(photo by Tabitha Bird)
"Feeling unpopular as a child gets one in shape for serious writing.
Misfits spend a lot of time alone. Future writers use that time to make up imaginary playmates.
As outsiders, the develop a habit of observing others.
And being rejected by other kids
not only fills young authors-to-be with grievances in need of redress
but it gets them used to being disliked.
That puts them in a very strong artistic position.
Putting people off feels like business as usual."
~ Ralph Keys (The Courage to Write)
People have often told me I am intuitive. Now you know why.
I've spent a great portion of my life observing. After a while I was actually surprised if I fitted in.

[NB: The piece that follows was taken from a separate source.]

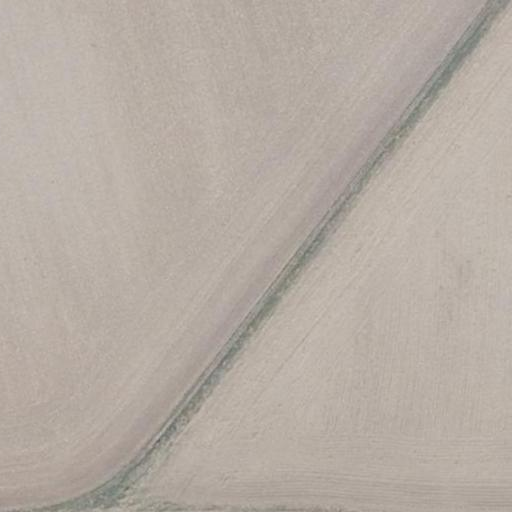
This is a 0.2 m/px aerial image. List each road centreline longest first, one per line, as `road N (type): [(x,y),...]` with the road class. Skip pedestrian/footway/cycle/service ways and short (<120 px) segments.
road 1 (track): [(125,478),(490,0)]
road 2 (track): [(125,478),(511,462)]
road 3 (track): [(0,484),(125,478)]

The edge of the group became so familiar.
Here's the thing, I've spent so much of my childhood and adulthood being alone that doing things my own way has become second nature. Being unpopular doesn't scare me since it's not really an issue to begin with. I'm already firmly camped on that ground.
It's not that I don't want to belong, I do. But since I often find myself on the outside of things I'm left to take creative risks with my life that don't carry with them debilitating fear of ostracising myself from others. I am left to be myself in my words, in my writing and in my living. It has served me well. The more time I spend with me the more I find out about who Tab is and what she really wants to say.
I highly recommend a bout of loneliness for sheer honesty in your writing. Get with you and find out what makes you tick. Find out what you would say if no one else was a round and then... say it.
In my humble little opinion readers appreciate the authentic writer. Eventually I've found myself surround by others who live as though no one else is watching. There's freedom in that. I get to be myself. They get to be themselves. And suddenly I have a friend, perhaps two or three who don't need to take the social temperature of everyone around them before they speak... or in the case of a writer, before they put words on paper.
What about you? Am I the only loner out there?